## WORK REQUEST
Return the following data exactly, with all pictures left out.

[Plain-text engineering files]
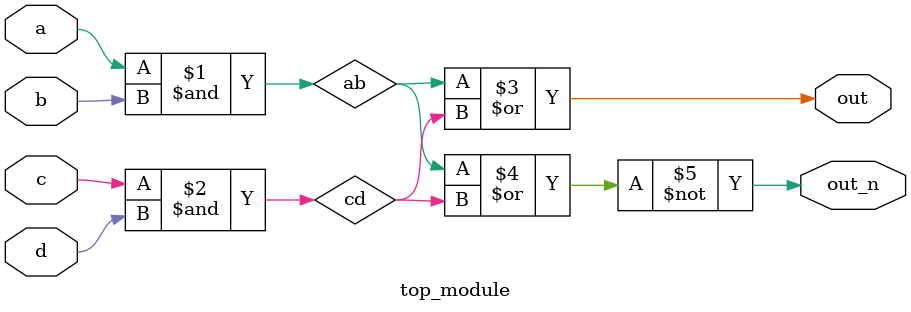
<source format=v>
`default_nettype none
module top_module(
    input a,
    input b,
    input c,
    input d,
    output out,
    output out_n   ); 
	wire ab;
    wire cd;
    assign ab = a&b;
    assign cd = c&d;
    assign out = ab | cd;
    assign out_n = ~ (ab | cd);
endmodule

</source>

## TASK SOLUTION
<source format=v>
`default_nettype none
module top_module(
    input a,
    input b,
    input c,
    input d,
    output out,
    output out_n   ); 
	wire ab;
    wire cd;
    assign ab = a&b;
    assign cd = c&d;
    assign out = ab | cd;
    assign out_n = ~ (ab | cd);
endmodule

</source>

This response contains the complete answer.